Des membres en silicone exposent le tatouage comme oeuvre d’Art

thing – une JLM(3)

Imaginez un musée rempli de bouts de corps, encrés? Comme une toile s’accroche à un mur, le projet Thing Gallery, créé par Fareed Kaviani, propose de faire de membres en silicone de véritables cadres pour exposer le tatouage comme un Art.

Thing Gallery, est fondé par Fareed Kaviani, auteur d’un PhD et rédacteur, approchant les body modifications et le tatouage intégral alors qu’il se pose la question d’un article: “Comment créer à partir de silicone”. Destinés aux professionnels du tatouage au départ, ces objets étranges faits de silicone passionnent leur créateur : Fareed qui se plonge dans des recherches interminables. L’auteur s’introduit même dans le milieu du film de Science-fiction pour dénicher la recette d’un silicone tatouable.

Mon idée initiale était de créer un guide pour que chacun puisse les réaliser [ces membres en silicone] lui-même. Je savais que les mains en silicone, tatouables existaient déjà mais je me suis dit que si elles étaient vendues dans le commerce, pourquoi ne pas en créer soi-même?” Destinés aux professionnels du tatouage au départ, Fareed passionné, se plonge dans ces recherches, s’introduisant même dans le milieu du film de Science-fiction pour dénicher la recette d’un silicone tatouable ; c’est-à-dire épais et encrable similaire à la chair humaine. Après plusieurs mois à mouler ses propres mains, parfait même son visage et sa tête, il se demande ce qu’en ferait certains de ses artistes favoris et frappe à la porte d’Heretic Studio à Melbourne.

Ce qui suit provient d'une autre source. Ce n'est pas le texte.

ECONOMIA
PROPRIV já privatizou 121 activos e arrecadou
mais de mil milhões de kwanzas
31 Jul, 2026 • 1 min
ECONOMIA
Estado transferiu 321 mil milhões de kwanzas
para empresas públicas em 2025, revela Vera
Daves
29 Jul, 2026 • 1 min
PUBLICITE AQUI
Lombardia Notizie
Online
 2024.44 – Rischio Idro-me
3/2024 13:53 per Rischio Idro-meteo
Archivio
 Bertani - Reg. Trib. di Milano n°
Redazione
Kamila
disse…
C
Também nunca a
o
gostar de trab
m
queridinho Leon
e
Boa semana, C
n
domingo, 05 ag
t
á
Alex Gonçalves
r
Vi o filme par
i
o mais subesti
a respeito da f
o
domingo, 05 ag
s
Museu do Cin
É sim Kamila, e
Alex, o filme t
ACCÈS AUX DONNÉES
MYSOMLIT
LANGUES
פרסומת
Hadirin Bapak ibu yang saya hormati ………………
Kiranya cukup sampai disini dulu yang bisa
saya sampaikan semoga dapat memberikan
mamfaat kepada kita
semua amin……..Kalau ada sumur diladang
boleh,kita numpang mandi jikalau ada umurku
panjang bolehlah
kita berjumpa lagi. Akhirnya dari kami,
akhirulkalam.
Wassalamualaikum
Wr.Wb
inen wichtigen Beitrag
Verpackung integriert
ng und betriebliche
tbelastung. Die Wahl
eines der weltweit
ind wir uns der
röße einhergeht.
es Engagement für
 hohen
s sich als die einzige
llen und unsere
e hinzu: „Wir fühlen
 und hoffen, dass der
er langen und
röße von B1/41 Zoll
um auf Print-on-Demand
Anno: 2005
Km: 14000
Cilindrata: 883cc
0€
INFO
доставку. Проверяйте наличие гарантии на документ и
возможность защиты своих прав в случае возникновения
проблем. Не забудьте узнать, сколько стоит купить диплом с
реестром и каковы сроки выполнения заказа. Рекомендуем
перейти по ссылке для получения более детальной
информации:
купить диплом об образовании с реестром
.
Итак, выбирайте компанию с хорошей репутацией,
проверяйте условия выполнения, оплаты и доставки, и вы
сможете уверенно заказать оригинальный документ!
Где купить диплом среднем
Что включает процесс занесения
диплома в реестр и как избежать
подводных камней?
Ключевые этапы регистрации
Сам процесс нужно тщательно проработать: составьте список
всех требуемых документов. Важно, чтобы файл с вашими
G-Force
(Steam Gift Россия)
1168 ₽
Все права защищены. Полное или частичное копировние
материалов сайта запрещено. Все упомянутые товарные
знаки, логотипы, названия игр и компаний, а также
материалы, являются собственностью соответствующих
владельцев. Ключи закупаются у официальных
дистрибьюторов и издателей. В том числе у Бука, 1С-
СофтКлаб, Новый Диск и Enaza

L’idée se poursuit en imaginant une exposition entière et une galerie en ligne.

Après m’être débattu sur le process pendant des mois, cherchant comment fabriquer ces membres en silicone, encrables, moi-même, j’ai décidé de ne pas écrire cet article mais plutôt de me concentrer pour construire un véritable projet et Thing Gallery est né”.

 

Ces tableaux encrés par des artistes renommés comme Nissaco ou Hannah Pixie sont réunis pour une exposition en faveur de Safesteps et Wire à Melbourne et rassemblent $2000 de donations pour aider femmes et enfants ayant subi des violences domestiques. Fareed n’en reste pas la et pousse le projet un peu plus loin en créant des visages et têtes tatouées et s’évertue à trouver d’autre possibilité comme un livre dont les pages seraient encrables.

J’ai fini par passer beaucoup de temps à essayer de trouver comment je pourrai créer une tête entière à piquer. C’était vraiment un travail laborieux et un procédé trés compliqué car chaque partie demandait à être réalisée parfaitement autrement le produit final serait obsolète.” Après pas mal d’argent investi, il offre “sa première tête” à Guy le tatooer, à Bangkok. 100% silicone et pesant 5kg, elle aura du mal à passer la douane, les policiers y voyant une parfaite cachette pour des substance illicites. Sauvée, in extremis, de la destruction, ces parties de corps encrés en silicone deviennent sous l’impulsion des dermographes, une forme d’expression d’un nouvel acabit, qui pourrait dans l’absolu, ouvrir les portes des musées et galleries à ce que genre que certains appellent déjà le 10e Art.

Toiles blanches d’un nouveau genre, pour Fareed ces “objets” transportent desormais de véritables chefs-d’oeuvre.